• TAREA A: En el relato sobre ETA, ¿en qué café están sentados un día de septiembre?
• TAREA B: Copia del relato sobre ETA todo lo que va desde "ETA ha enviado" hasta "bajo supervisión policial.", sin cambiar nada.
• TAREA C: Sigue escribiendo el relato sobre ETA a partir del punto en que se detiene.

• FRAGMENTO DE TEXTO:
---------------

ETA ha enviado un paquete bomba a la casa de mi amigo Unai. Le llamo al enterarme y me dice: “menos mal que mi hermano no ha creído que era comida, porque lo habría abierto seguro”. Bromeamos sobre jamones-bomba. El paquete de titadine explotó en el jardín de su padre bajo supervisión policial.
Es navidad y un familiar explica cómo le inquietan los clientes del nuevo hotel que le han abierto delante de casa. “Siempre hay alguien a la puerta esperando a alguien.” Sale a la calle temiendo ser el esperado. Está nervioso. “Con Franco, publicabas algo y lo mismo ibas a la cárcel; ahora tengo miedo de que me peguen un tiro”. Había precedentes.
Un día de septiembre estamos en el Café Iruña, sentados al lado de un hombre gordo de pelo largo y una mujer flaca de pelo corto. Se acerca tranquilamente Arnaldo Otegi, que viene de declarar en el juzgado. “Un cortao, ponme”. Señorín. Coloca la mano en el hombro del gordo: “ya he visto la última de Bruce Willis”.

---------------

• DATOS APORTADOS:

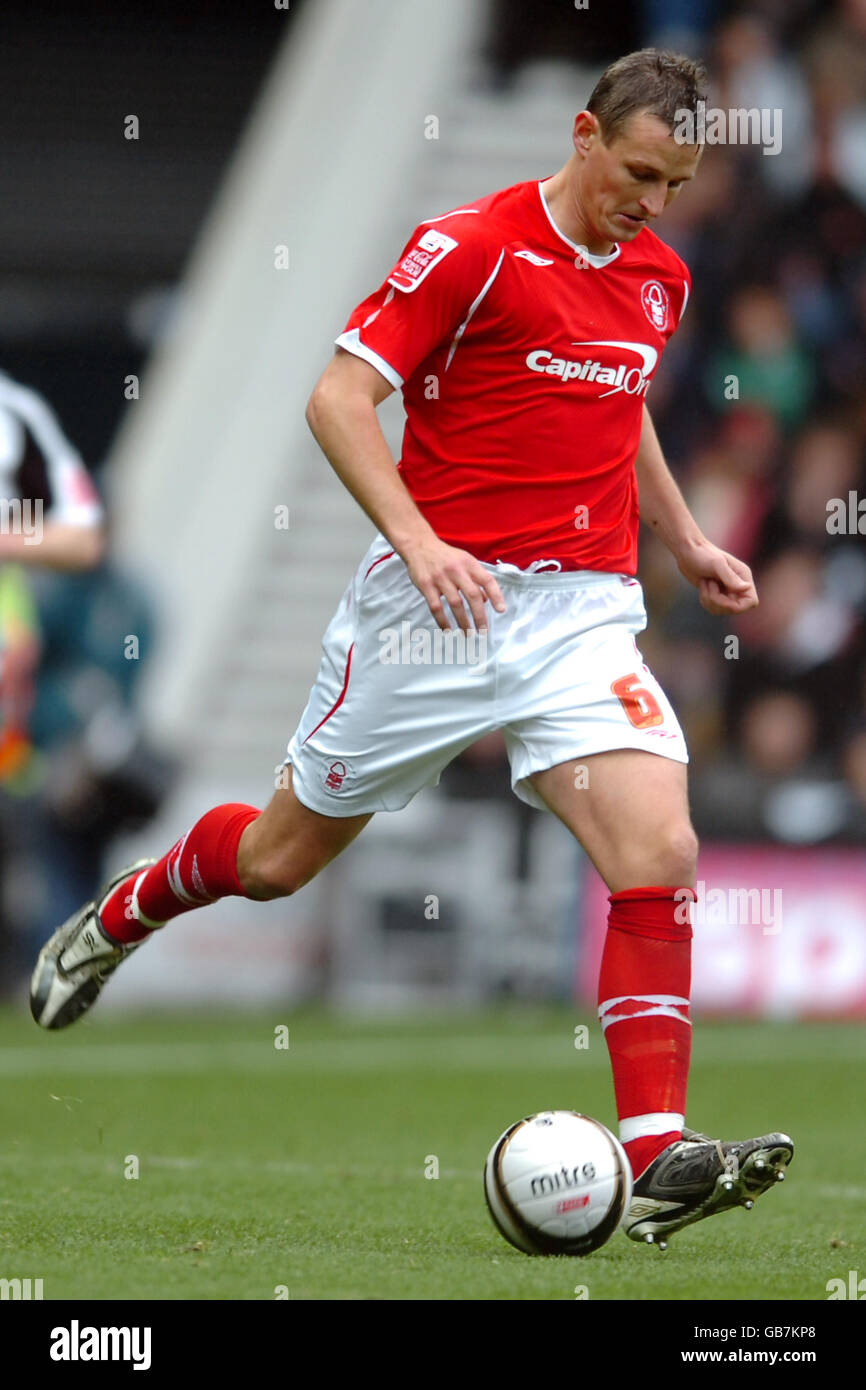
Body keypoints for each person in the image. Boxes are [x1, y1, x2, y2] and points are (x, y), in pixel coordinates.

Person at [31, 49, 792, 1250]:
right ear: (585, 133)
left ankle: (654, 1153)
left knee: (660, 845)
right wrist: (420, 539)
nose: (651, 202)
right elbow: (337, 398)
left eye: (677, 184)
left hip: (580, 612)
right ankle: (125, 908)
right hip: (431, 610)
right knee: (281, 859)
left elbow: (622, 397)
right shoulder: (469, 248)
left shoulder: (659, 275)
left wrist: (684, 535)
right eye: (639, 172)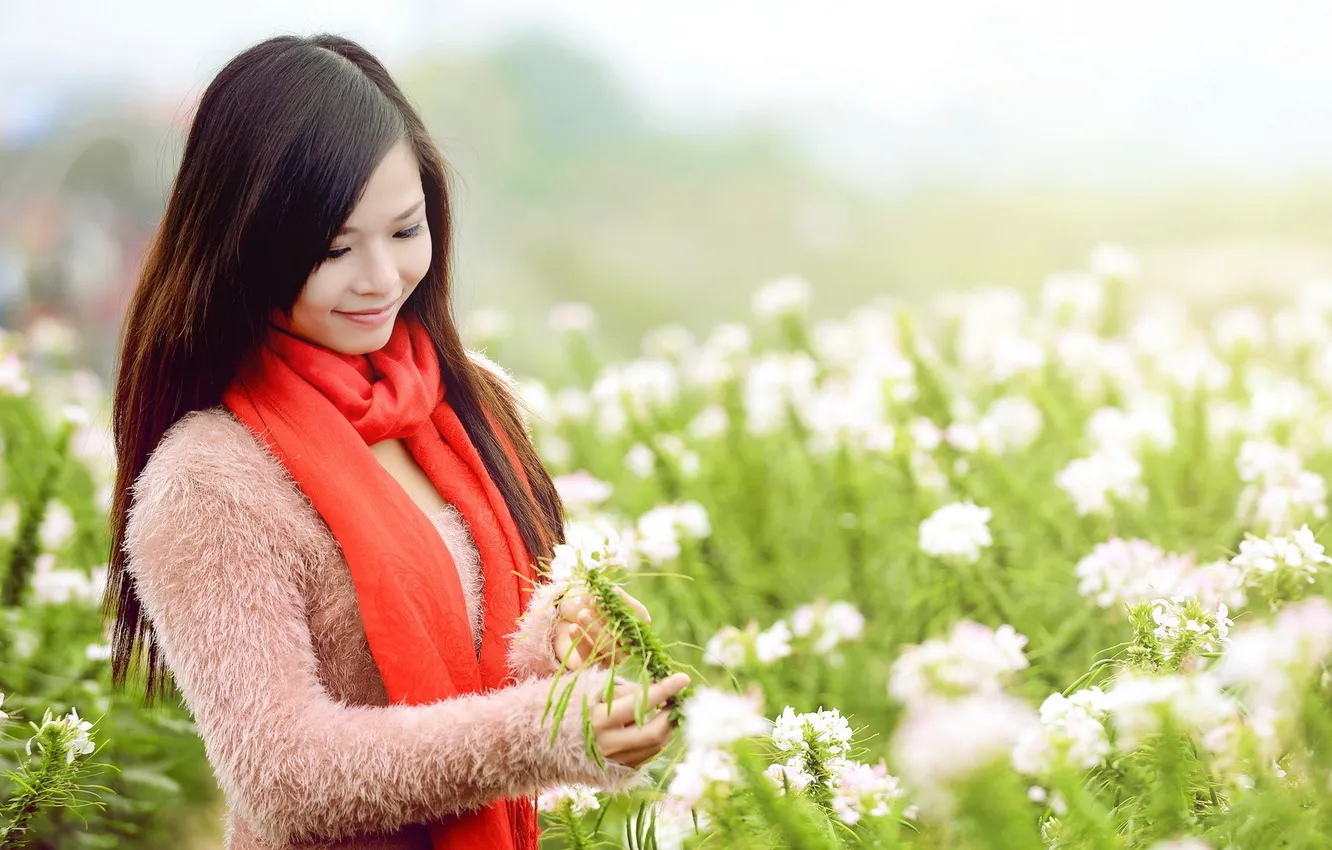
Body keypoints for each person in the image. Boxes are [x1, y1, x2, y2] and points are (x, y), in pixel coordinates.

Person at [102, 33, 690, 850]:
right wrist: (545, 730)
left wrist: (560, 652)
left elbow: (468, 673)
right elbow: (282, 779)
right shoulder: (208, 479)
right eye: (335, 249)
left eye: (405, 231)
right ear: (246, 246)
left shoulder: (473, 402)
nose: (381, 278)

---------------

• RESPUESTA ESPERADA A: En el Café Iruña.

• RESPUESTA ESPERADA B:
ETA ha enviado un paquete bomba a la casa de mi amigo Unai. Le llamo al enterarme y me dice: “menos mal que mi hermano no ha creído que era comida, porque lo habría abierto seguro”. Bromeamos sobre jamones-bomba. El paquete de titadine explotó en el jardín de su padre bajo supervisión policial.

• RESPUESTA ESPERADA C:
Gordo era también mi compañero de colegio Arkaitz Otazua. Teníamos dos batasunos en todo el centro, que se movían tranquilamente entre sobrinos de secuestrados e hijos de amenazados. A Jon yo le llamaba tocayo, porque en realidad se llamaba Juan. Arkaitz era su Hardy. Lo recuerdo en la Gran Vía: me giro al paso de una manifestación y ahí está, con el puño en alto. Me reconoce y hace un mohín de determinación. No sé qué lema corea. No nos saludamos.
Arkaitz se cansó de gritar. Con 24 años se echa al monte junto a un compinche llamado Asier. Cruzan un coche cerca del Balcón de la Rioja y dan parte de accidente. Arkaitz y Asier reciben a los agentes con fuego de pistola y de escopeta. No los matan porque se olían la emboscada y llevan chalecos antibala. Los etarras escapan de la balacera. Creo que la delgadez de Asier le concede dos ventajas: es más ágil y ofrece menos blanco. A Arkaitz lo encontrarán al día siguiente en el monte, hecho un ovillo sobre el orificio por el que se desangró. Luego tuvo una placa de homenaje que ya han retirado.
Pienso en el aprendiz de terrorista –el frío nocturno del monte alavés, la sangre tibia por los muslos- cuando veo a los tres fantoches de la txapela y la sábana levantando el puño como él entonces en la Gran Vía.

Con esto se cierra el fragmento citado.